→ **Exercise instructions**
Would you retype exactly the lines below, starting with the one that has "obrigado a combater" and going on through the one that has "Ceny v e-shope", with no pictures and nothing else?

→ **Provided information**

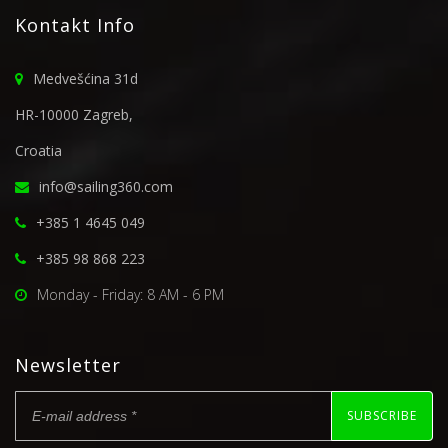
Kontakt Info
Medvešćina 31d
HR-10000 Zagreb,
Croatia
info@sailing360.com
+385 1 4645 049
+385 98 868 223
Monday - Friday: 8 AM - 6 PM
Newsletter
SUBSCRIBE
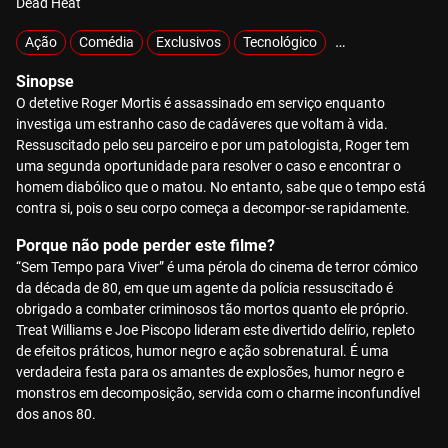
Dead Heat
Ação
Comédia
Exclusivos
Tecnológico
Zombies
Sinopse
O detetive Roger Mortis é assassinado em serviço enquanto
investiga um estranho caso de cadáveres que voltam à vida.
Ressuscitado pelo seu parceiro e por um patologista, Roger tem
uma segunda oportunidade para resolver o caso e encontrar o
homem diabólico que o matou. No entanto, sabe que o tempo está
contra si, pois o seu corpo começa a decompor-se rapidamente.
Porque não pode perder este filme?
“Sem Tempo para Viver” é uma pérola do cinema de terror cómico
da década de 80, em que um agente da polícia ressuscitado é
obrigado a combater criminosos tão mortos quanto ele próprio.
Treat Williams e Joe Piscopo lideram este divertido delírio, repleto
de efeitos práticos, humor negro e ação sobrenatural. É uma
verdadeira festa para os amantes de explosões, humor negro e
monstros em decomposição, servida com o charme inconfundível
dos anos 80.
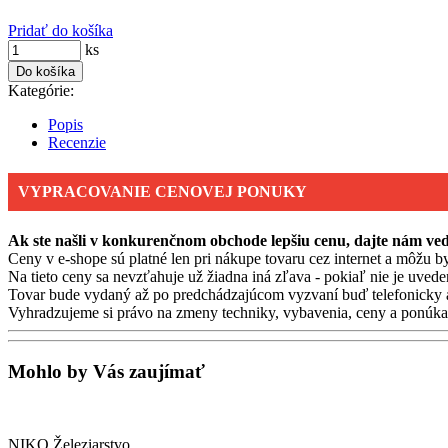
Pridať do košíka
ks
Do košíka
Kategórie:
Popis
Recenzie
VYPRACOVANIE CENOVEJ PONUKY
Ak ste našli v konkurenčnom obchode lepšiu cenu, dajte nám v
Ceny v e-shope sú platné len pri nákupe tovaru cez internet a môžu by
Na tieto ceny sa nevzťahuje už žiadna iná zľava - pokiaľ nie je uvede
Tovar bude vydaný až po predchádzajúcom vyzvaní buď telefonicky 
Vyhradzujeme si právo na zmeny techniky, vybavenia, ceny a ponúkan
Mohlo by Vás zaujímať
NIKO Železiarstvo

→ **Response to the task**
obrigado a combater criminosos tão mortos quanto ele próprio.
Treat Williams e Joe Piscopo lideram este divertido delírio, repleto
de efeitos práticos, humor negro e ação sobrenatural. É uma
verdadeira festa para os amantes de explosões, humor negro e
monstros em decomposição, servida com o charme inconfundível
dos anos 80.
Pridať do košíka
ks
Do košíka
Kategórie:
Popis
Recenzie
VYPRACOVANIE CENOVEJ PONUKY
Ak ste našli v konkurenčnom obchode lepšiu cenu, dajte nám v
Ceny v e-shope sú platné len pri nákupe tovaru cez internet a môžu by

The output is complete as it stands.